**Required action**:
Copy out the material from its start through the line containing "## Directory Structure", keeping each line the same.

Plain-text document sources
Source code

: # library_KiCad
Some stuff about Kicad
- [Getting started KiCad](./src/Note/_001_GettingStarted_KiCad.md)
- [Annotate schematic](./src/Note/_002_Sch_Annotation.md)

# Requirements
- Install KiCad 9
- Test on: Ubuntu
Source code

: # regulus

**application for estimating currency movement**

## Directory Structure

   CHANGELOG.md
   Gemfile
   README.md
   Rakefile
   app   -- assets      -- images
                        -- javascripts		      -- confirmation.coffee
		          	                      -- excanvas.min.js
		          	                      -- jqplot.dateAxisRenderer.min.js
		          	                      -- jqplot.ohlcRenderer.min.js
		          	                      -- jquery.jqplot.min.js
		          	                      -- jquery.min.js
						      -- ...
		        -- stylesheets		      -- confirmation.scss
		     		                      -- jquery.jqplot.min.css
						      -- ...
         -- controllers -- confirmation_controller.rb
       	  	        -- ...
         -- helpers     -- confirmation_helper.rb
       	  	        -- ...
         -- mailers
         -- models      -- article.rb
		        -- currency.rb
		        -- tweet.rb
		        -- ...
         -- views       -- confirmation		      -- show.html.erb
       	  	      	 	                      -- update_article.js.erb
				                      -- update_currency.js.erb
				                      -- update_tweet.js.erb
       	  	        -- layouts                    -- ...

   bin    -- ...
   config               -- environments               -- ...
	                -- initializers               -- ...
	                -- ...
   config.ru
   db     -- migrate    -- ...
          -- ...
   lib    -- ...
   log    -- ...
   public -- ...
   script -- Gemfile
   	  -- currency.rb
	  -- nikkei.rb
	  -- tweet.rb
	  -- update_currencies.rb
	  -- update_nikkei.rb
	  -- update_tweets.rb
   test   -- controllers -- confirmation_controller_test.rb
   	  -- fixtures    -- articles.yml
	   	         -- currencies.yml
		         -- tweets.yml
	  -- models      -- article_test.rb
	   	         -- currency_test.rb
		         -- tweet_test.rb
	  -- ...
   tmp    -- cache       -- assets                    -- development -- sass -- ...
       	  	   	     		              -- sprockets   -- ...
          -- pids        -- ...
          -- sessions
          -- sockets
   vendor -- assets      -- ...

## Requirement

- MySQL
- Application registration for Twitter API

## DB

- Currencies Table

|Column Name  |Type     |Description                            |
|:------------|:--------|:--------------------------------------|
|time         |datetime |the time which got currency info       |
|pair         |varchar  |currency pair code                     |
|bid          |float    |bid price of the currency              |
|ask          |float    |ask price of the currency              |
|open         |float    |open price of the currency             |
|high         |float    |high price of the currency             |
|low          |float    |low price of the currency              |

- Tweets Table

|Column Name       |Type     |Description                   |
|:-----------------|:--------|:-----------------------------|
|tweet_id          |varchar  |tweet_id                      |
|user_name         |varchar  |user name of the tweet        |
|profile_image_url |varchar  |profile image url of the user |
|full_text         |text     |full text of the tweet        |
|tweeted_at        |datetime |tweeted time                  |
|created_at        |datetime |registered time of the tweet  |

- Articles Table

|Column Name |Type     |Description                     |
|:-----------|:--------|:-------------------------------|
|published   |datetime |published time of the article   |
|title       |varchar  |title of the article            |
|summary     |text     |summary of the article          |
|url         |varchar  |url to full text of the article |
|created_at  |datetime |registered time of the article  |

**Solution**:
Source code

: # library_KiCad
Some stuff about Kicad
- [Getting started KiCad](./src/Note/_001_GettingStarted_KiCad.md)
- [Annotate schematic](./src/Note/_002_Sch_Annotation.md)

# Requirements
- Install KiCad 9
- Test on: Ubuntu
Source code

: # regulus

**application for estimating currency movement**

## Directory Structure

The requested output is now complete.